Structured pose outputs

----

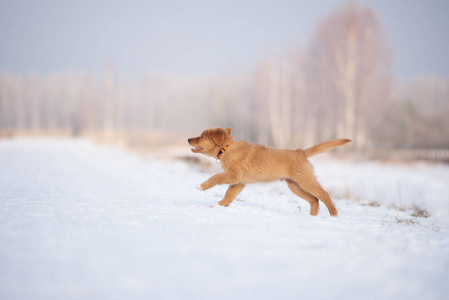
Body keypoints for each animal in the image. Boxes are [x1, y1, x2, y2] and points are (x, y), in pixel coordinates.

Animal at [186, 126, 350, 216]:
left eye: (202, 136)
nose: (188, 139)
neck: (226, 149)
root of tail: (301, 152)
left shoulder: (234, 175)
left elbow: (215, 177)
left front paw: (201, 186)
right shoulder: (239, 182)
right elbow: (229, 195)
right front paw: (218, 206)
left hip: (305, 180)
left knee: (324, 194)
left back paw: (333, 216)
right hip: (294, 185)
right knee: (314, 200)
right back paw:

----

- **Exercise instructions**:
The task calls for every line of the data to be returned exactly, without pictures.

- **Task response**:
Body keypoints for each animal in the image. Boxes are [x1, y1, x2, y2] and points are (x, y), in pixel coordinates.

Animal at [186, 126, 350, 216]:
left eye: (202, 136)
nose: (188, 139)
neck: (226, 149)
root of tail: (301, 152)
left shoulder: (234, 175)
left elbow: (215, 177)
left front paw: (201, 186)
right shoulder: (239, 182)
right elbow: (229, 195)
right front paw: (218, 206)
left hip: (305, 180)
left knee: (324, 194)
left back paw: (333, 216)
right hip: (294, 185)
right knee: (314, 200)
right back paw:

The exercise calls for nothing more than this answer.